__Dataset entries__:
● ● ● ● ●

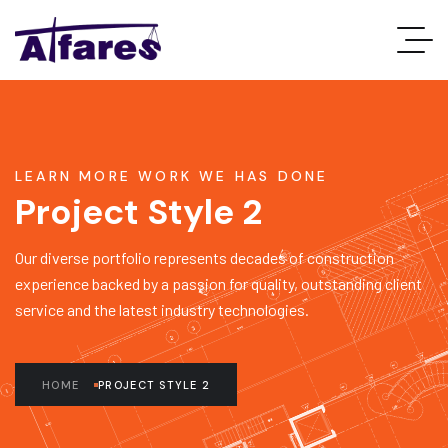
LEARN MORE WORK WE HAS DONE
Project Style 2
Our diverse portfolio represents decades of construction
experience backed by a passion for quality, outstanding client
service and the latest industry technologies.
HOME
PROJECT STYLE 2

● ● ● ● ●

__Work order__:
Reproduce, word for word, the lines of the data from the one that contains "experience backed by" to the end, both ends included.

__Problem solution__:
experience backed by a passion for quality, outstanding client
service and the latest industry technologies.
HOME
PROJECT STYLE 2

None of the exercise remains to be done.